Management system: Cómo Design
Photos: José Hevia
Nordic Light on the Mediterranean: Library Conversion in Barcelona
Architects (Conversion and extension): OliverasBoixArquitectes
Location: Barcelona (ES)
Not under historical protection, but worth preserving, is what the architects OliveirasBoix thought concerning the redesign of the Biblioteca Albert Pérez Baró in Barcelona’s Montbau district. They carefully renovated the building, a former school from the 50s, freed it of interior fittings and expanded it with a new wing that can be recognized as contemporary only at second glance.
The Montbau district lies high above the centre of Barcelona on the slopes of Tibidabo, the mountain of the Catalan metropolis. It would be a privileged place to live if only the Ronda de Dalt freeway didn’t roar directly past residents’ front doors. The large-format apartment blocks were put up starting in the late 1950s and designed according to a master plan conceived by the architects Giráldez, López Iñigo and Subías.

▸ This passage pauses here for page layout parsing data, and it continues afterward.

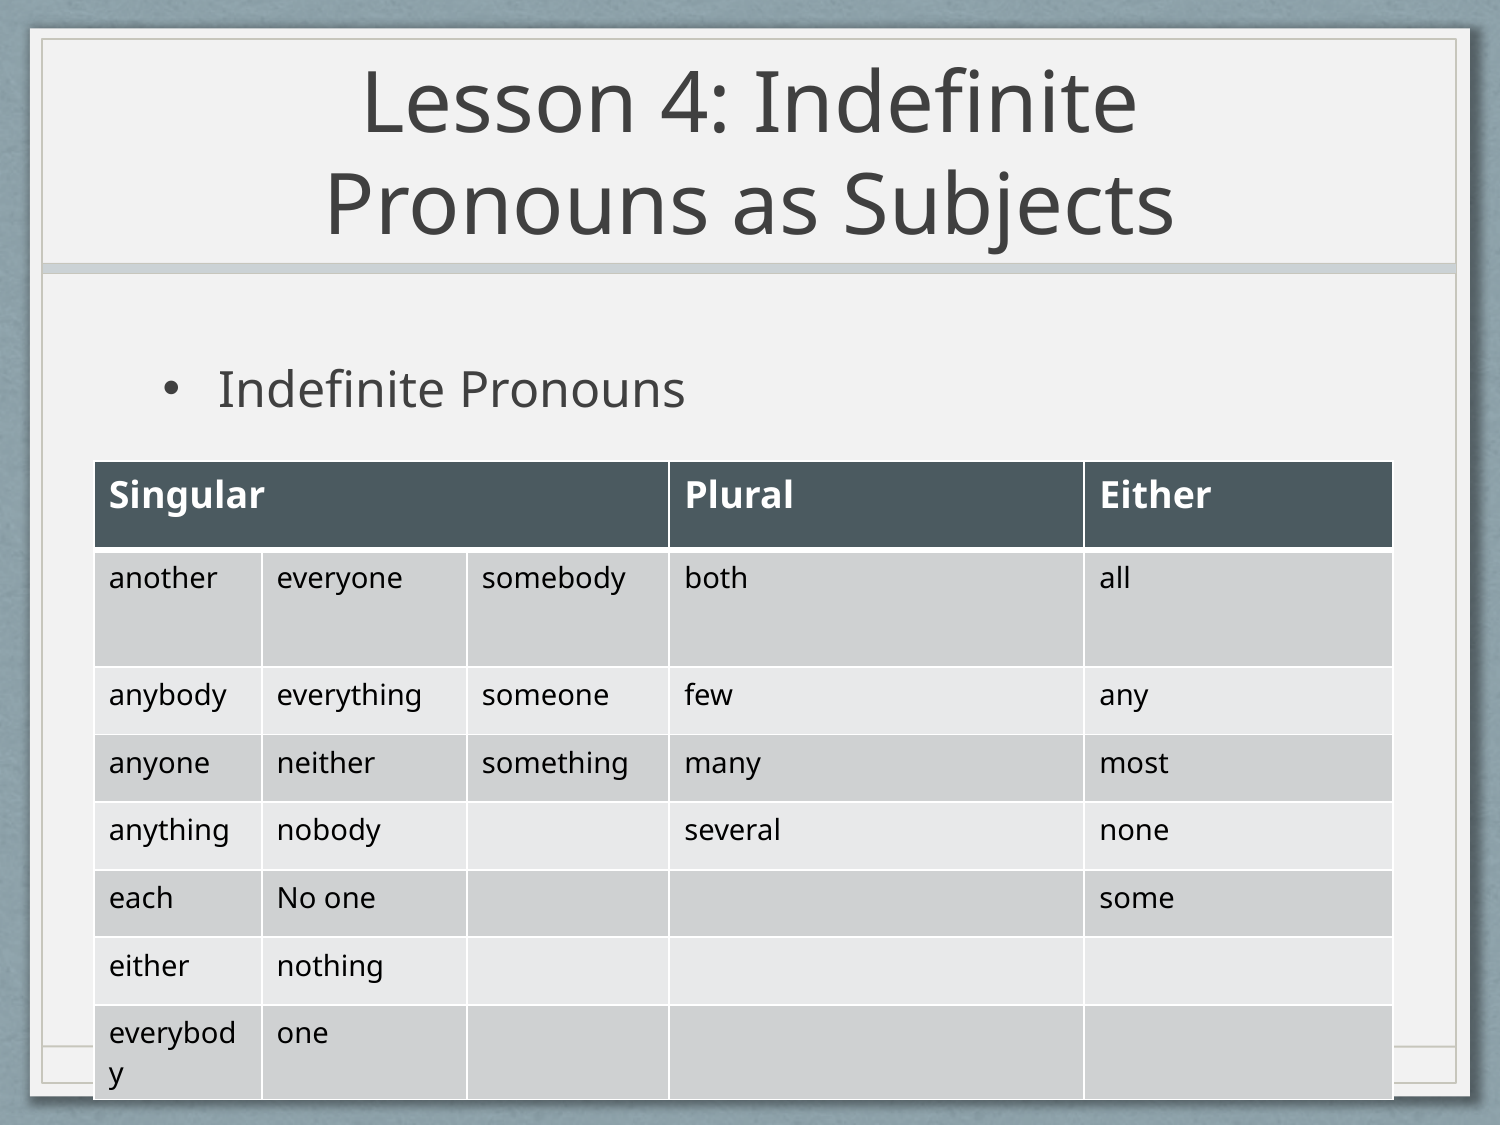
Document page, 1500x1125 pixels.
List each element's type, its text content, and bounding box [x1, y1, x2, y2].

table_cell some [1085, 871, 1392, 936]
table_cell each [95, 871, 261, 936]
table_cell [670, 938, 1083, 1004]
table_cell [670, 1006, 1083, 1099]
table_cell somebody [468, 553, 668, 666]
table_cell both [670, 553, 1083, 666]
table_cell few [670, 668, 1083, 734]
table_cell [1085, 938, 1392, 1004]
table_cell none [1085, 803, 1392, 869]
table_cell [670, 871, 1083, 936]
table_cell most [1085, 735, 1392, 801]
table_cell any [1085, 668, 1392, 734]
table_cell No one [263, 871, 466, 936]
table_cell anybody [95, 668, 261, 734]
table_cell everything [263, 668, 466, 734]
table_cell many [670, 735, 1083, 801]
table_cell [1085, 1006, 1392, 1099]
table_header Plural [670, 462, 1083, 547]
title Lesson 4: Indefinite Pronouns as Subjects [147, 40, 1353, 260]
table_cell nobody [263, 803, 466, 869]
table_cell either [95, 938, 261, 1004]
table_cell several [670, 803, 1083, 869]
table_header Singular [95, 462, 668, 547]
table_cell [468, 871, 668, 936]
table_cell one [263, 1006, 466, 1099]
table_cell anything [95, 803, 261, 869]
table_cell anyone [95, 735, 261, 801]
table_cell someone [468, 668, 668, 734]
table_cell all [1085, 553, 1392, 666]
table_cell neither [263, 735, 466, 801]
table_cell everyone [263, 553, 466, 666]
table_cell [468, 803, 668, 869]
table_cell something [468, 735, 668, 801]
table_cell another [95, 553, 261, 666]
table_cell [468, 938, 668, 1004]
table_cell [468, 1006, 668, 1099]
list Indefinite Pronouns [147, 350, 1353, 460]
table_header Either [1085, 462, 1392, 547]
table_cell nothing [263, 938, 466, 1004]
table_cell everybody [95, 1006, 261, 1099]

The local school was also built at that time, giving a nod to recognizably Scandinavian models: the multi-wing, single-storey building with its shed roofs (which, interestingly, open to the south), displays clear parallels to Arne Jacobsen’s Munkegaard School in Gentofte, a town near Copenhagen. In the 1980s, two of the three wings were transformed into a municipal library established by the residents themselves.

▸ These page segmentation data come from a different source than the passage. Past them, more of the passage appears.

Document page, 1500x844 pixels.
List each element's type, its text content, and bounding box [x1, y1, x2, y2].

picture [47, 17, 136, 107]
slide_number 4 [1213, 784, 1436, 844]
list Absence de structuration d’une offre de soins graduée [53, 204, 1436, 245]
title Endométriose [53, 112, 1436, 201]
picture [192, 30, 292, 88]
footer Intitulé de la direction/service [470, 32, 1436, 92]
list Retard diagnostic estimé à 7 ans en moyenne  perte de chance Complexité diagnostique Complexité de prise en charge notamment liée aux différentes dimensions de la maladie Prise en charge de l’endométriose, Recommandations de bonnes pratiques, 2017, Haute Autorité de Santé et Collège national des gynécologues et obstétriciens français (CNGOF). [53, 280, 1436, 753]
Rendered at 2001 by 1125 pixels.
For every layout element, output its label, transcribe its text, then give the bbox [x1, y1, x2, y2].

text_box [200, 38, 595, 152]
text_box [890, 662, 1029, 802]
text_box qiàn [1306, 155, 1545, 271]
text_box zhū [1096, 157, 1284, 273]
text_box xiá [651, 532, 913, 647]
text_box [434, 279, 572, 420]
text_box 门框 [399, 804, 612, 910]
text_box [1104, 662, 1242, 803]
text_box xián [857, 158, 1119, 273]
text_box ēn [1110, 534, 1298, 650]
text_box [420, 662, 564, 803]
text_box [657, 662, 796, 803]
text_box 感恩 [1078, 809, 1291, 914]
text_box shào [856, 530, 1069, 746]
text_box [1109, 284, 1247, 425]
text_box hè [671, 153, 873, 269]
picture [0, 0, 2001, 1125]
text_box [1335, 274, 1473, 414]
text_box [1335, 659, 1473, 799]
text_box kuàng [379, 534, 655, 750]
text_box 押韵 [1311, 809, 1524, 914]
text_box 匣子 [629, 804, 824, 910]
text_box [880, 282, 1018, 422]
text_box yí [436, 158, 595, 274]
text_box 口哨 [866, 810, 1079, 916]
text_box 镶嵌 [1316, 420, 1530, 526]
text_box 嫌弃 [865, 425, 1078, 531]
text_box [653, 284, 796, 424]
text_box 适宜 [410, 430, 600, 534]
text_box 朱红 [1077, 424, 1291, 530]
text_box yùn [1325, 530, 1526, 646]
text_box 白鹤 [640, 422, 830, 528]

Thirty years later, this structure had become dilapidated and too small. Demolition would have been possible, as the library was not protected as a historical monument. But the architects OliveirasBoix decided to clear out the inside of the striking building, then renovate and expand it instead. The third wing, which had had another use, now belongs to the library as well; moreover, the architects have added a further structure with a shed roof between the existing tracts. This echoes the shape and volume of the tracts, yet has glazed walls instead of masonry. Furthermore, it is supported by a light steel construction rather than a concrete skeleton.

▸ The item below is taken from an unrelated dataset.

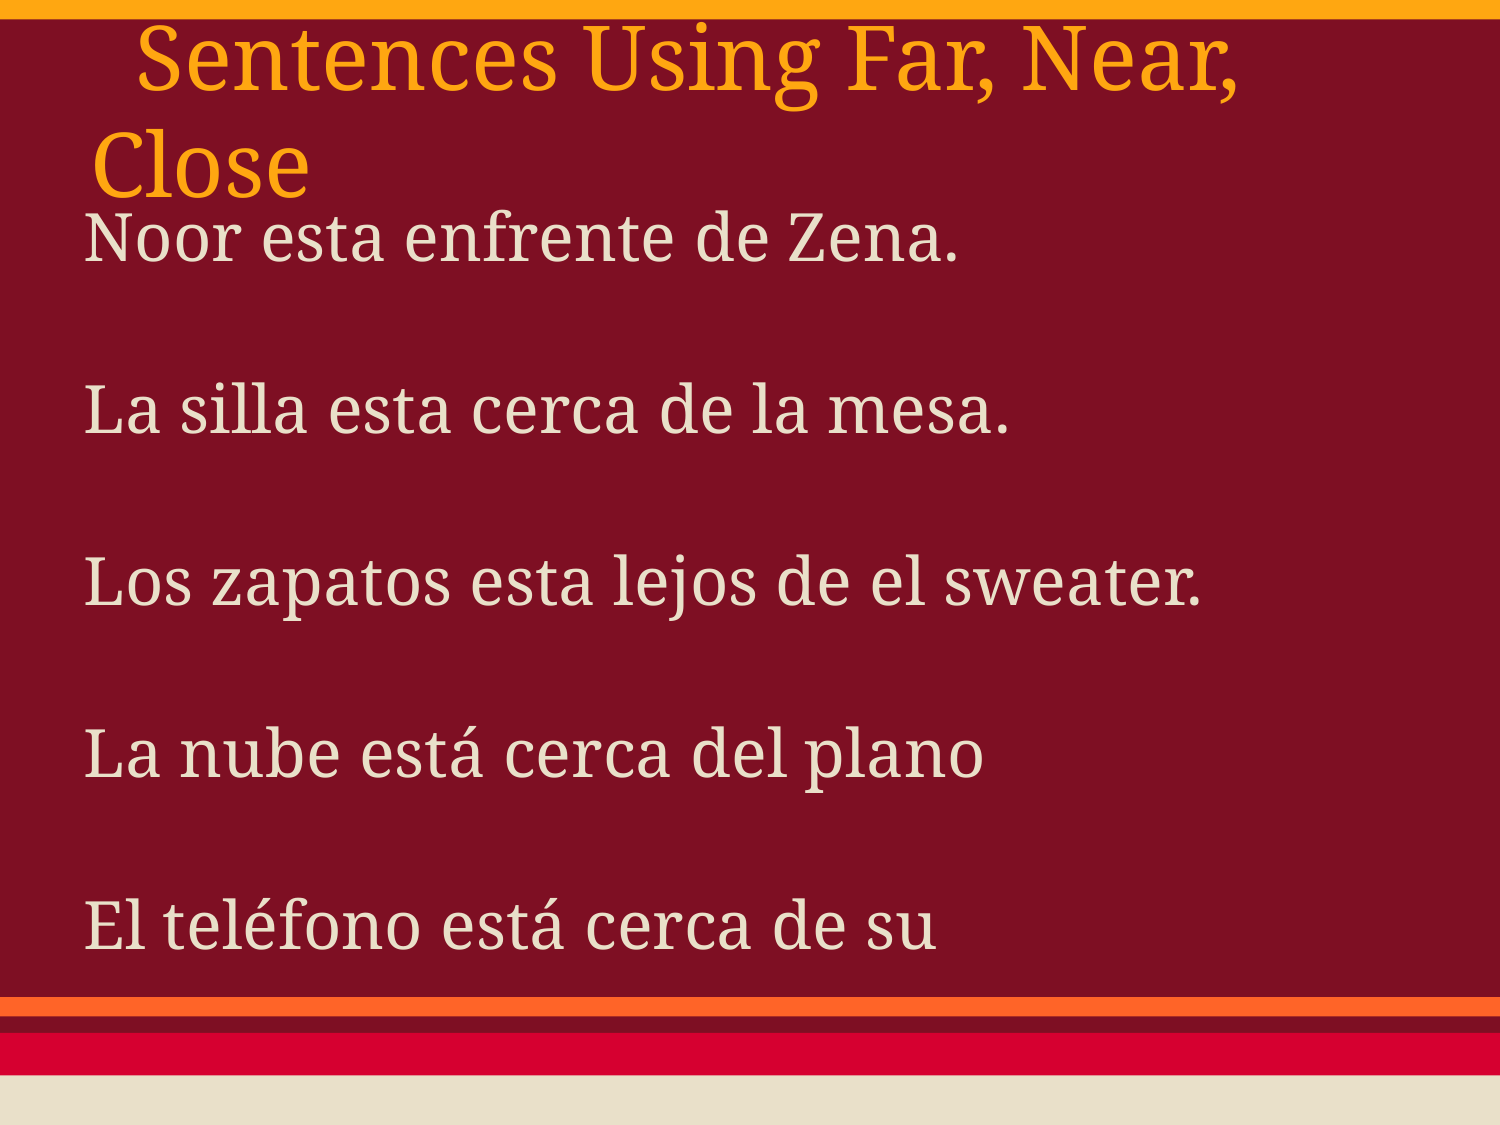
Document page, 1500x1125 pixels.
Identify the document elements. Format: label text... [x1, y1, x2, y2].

list Noor esta enfrente de Zena. La silla esta cerca de la mesa. Los zapatos esta lejos de el sweater. La nube está cerca del plano El teléfono está cerca de su [68, 167, 1432, 984]
title Sentences Using Far, Near, Close [75, 14, 1425, 167]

The access has been reconfigured as well: the main entrance now leads from the south corner of the street into a central access area that runs the entire length of the library. Inside, OliveirasBoix had the dividing walls removed (and, where necessary, replaced with new, glazed surfaces), meaning the spaces can now be experienced to their full extent for the first time.
In order to bring the library energetically up to date, the architects had the roofs reinsulated and re-covered. The brick walls were insulated to go with the striking concrete skeleton. Moreover, all the building’s services have been renewed. They now take up less space – and are practically invisible from the street – in a construction on the new shed roof.